- WHAT YOU HAVE TO DO -
All the data below should be printed again without a single difference.
********************
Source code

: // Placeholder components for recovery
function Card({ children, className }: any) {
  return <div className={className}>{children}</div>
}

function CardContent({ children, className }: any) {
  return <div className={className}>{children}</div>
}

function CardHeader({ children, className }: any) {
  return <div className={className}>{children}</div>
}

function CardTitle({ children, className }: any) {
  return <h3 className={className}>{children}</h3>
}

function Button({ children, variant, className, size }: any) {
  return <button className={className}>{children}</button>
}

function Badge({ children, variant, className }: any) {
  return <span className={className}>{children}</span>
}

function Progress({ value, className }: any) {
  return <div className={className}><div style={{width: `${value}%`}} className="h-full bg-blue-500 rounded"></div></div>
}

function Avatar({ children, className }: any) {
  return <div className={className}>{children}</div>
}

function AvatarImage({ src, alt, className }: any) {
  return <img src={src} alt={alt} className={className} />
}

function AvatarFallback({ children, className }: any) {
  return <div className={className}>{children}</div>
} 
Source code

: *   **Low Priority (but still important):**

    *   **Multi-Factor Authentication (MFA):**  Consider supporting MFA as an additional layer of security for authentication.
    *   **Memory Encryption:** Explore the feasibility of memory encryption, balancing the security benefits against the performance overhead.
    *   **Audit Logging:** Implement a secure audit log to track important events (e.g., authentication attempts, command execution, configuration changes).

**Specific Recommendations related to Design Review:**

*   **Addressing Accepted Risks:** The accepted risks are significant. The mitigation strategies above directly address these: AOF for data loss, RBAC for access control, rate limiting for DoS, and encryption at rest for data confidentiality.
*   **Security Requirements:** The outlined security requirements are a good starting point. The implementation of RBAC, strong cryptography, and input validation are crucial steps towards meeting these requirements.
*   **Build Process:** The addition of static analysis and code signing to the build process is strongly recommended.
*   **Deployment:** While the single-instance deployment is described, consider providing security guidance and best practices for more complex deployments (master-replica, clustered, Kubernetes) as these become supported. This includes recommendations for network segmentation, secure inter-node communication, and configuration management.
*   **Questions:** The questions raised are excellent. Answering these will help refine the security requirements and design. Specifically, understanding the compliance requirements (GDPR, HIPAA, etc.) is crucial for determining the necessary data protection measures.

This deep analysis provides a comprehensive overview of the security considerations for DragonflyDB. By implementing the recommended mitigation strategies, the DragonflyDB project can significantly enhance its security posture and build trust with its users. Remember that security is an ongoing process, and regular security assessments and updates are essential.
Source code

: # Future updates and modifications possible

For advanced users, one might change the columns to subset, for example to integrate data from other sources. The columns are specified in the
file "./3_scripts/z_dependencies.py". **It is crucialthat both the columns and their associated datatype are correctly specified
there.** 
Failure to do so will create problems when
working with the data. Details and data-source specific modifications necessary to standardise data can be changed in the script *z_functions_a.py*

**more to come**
********************
- SOLVED EXERCISE -
Source code

: // Placeholder components for recovery
function Card({ children, className }: any) {
  return <div className={className}>{children}</div>
}

function CardContent({ children, className }: any) {
  return <div className={className}>{children}</div>
}

function CardHeader({ children, className }: any) {
  return <div className={className}>{children}</div>
}

function CardTitle({ children, className }: any) {
  return <h3 className={className}>{children}</h3>
}

function Button({ children, variant, className, size }: any) {
  return <button className={className}>{children}</button>
}

function Badge({ children, variant, className }: any) {
  return <span className={className}>{children}</span>
}

function Progress({ value, className }: any) {
  return <div className={className}><div style={{width: `${value}%`}} className="h-full bg-blue-500 rounded"></div></div>
}

function Avatar({ children, className }: any) {
  return <div className={className}>{children}</div>
}

function AvatarImage({ src, alt, className }: any) {
  return <img src={src} alt={alt} className={className} />
}

function AvatarFallback({ children, className }: any) {
  return <div className={className}>{children}</div>
} 
Source code

: *   **Low Priority (but still important):**

    *   **Multi-Factor Authentication (MFA):**  Consider supporting MFA as an additional layer of security for authentication.
    *   **Memory Encryption:** Explore the feasibility of memory encryption, balancing the security benefits against the performance overhead.
    *   **Audit Logging:** Implement a secure audit log to track important events (e.g., authentication attempts, command execution, configuration changes).

**Specific Recommendations related to Design Review:**

*   **Addressing Accepted Risks:** The accepted risks are significant. The mitigation strategies above directly address these: AOF for data loss, RBAC for access control, rate limiting for DoS, and encryption at rest for data confidentiality.
*   **Security Requirements:** The outlined security requirements are a good starting point. The implementation of RBAC, strong cryptography, and input validation are crucial steps towards meeting these requirements.
*   **Build Process:** The addition of static analysis and code signing to the build process is strongly recommended.
*   **Deployment:** While the single-instance deployment is described, consider providing security guidance and best practices for more complex deployments (master-replica, clustered, Kubernetes) as these become supported. This includes recommendations for network segmentation, secure inter-node communication, and configuration management.
*   **Questions:** The questions raised are excellent. Answering these will help refine the security requirements and design. Specifically, understanding the compliance requirements (GDPR, HIPAA, etc.) is crucial for determining the necessary data protection measures.

This deep analysis provides a comprehensive overview of the security considerations for DragonflyDB. By implementing the recommended mitigation strategies, the DragonflyDB project can significantly enhance its security posture and build trust with its users. Remember that security is an ongoing process, and regular security assessments and updates are essential.
Source code

: # Future updates and modifications possible

For advanced users, one might change the columns to subset, for example to integrate data from other sources. The columns are specified in the
file "./3_scripts/z_dependencies.py". **It is crucialthat both the columns and their associated datatype are correctly specified
there.** 
Failure to do so will create problems when
working with the data. Details and data-source specific modifications necessary to standardise data can be changed in the script *z_functions_a.py*

**more to come**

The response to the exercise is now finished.